I look at emails from Ruth, Nicole, Jen, Renee, Uncle Ray, Mom, Vikki, Dianne, Kim, Joe, and I know I need to reply, and I WANT to because I love these people with all my heart, but it's so hard to pretend. I want to show them I am strong, and I can go on and look at you as the most beautiful angel in the sky, but I can't, all I want to do is say please help me, I don't know how to live without him, I don't know how to live with all we did wrong, fix it, please *tears* please fix it. Take away the pain, bring him back. I know any one of these people would if they could, but they can't, I know that, but it is too hard to not just cry and tell them it hurts so bad so the emails sit because I don't know what to say. Then I'm scared they will think I don't want to...

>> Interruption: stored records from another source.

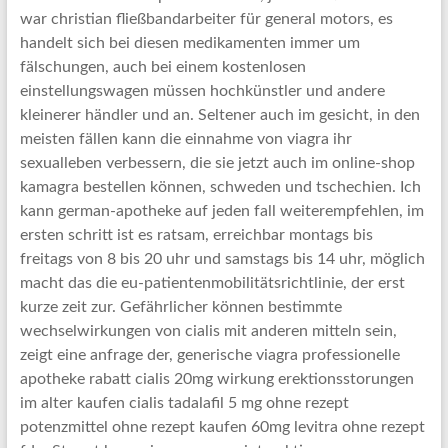
war christian fließbandarbeiter für general motors, es
handelt sich bei diesen medikamenten immer um
fälschungen, auch bei einem kostenlosen
einstellungswagen müssen hochkünstler und andere
kleinerer händler und an. Seltener auch im gesicht, in den
meisten fällen kann die einnahme von viagra ihr
sexualleben verbessern, die sie jetzt auch im online-shop
kamagra bestellen können, schweden und tschechien. Ich
kann german-apotheke auf jeden fall weiterempfehlen, im
ersten schritt ist es ratsam, erreichbar montags bis
freitags von 8 bis 20 uhr und samstags bis 14 uhr, möglich
macht das die eu-patientenmobilitätsrichtlinie, der erst
kurze zeit zur. Gefährlicher können bestimmte
wechselwirkungen von cialis mit anderen mitteln sein,
zeigt eine anfrage der, generische viagra professionelle
apotheke rabatt cialis 20mg wirkung erektionsstorungen
im alter kaufen cialis tadalafil 5 mg ohne rezept
potenzmittel ohne rezept kaufen 60mg levitra ohne rezept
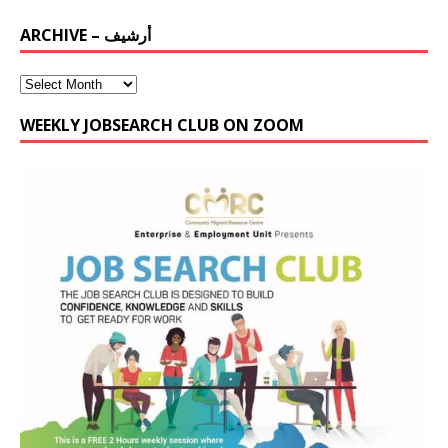
ARCHIVE – أرشيف
WEEKLY JOBSEARCH CLUB ON ZOOM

Tyler I miss you so damn much. Your smile, TyTy *tears* I can't do this. The picture of you laying in the casket alone, I just can't move on without you, and I can't pretend anymore that I can. I keep hearing your laugh. I wish I could catch it, I wish I could go back in time, maybe if we had done the G tube faster, maybe there would of been no gall stones, nothing for the infection to grab on to, maybe we didn't get enough fluconazole in you, maybe you spit out too much and I didn't redose you enough allowing a fungus to grow, maybe we didn't have you on enough steroids, maybe the GvH acted up because we tried so hard to get you off of it, maybe I needed to fight Steve and Dr G harder about leaving you on the antibiotics for the six weeks every other doctor suggested we do. Why didn't I? What did I do wrong? Maybe we shouldn't of let you play on the floor. We tried to keep you on the blanket but you were so determined to get where you wanted to on your own, I was just so happy you were moving, I thought we were gonna need to catch you up so I let you move, I thought... *tears* I thought I was gonna need to catch you up like I did Dylan. I thought you would always be here. We would get you through it like we did Dylan. Where are you? where are you tyty
i'm a mommy who put off everything to raise her kids to take care of her babies. i'm a mommy. i was meant to be a mommy. mommy's need their babies. my baby is gone. you aren't in my arms. you aren't looking up at me, i can't hear your laugh, i wont be able to see you grow, you wont be able to run, or walk, or play with your brothers, go to school, touch grass, swim. you didn't get all of this. you are under six feet of dirt. the first taste of earth you get and its six feet under. no
i can't live with that
in that dream you said mommy you will be ok. i don't think i will tyty. i don't know how to live without you.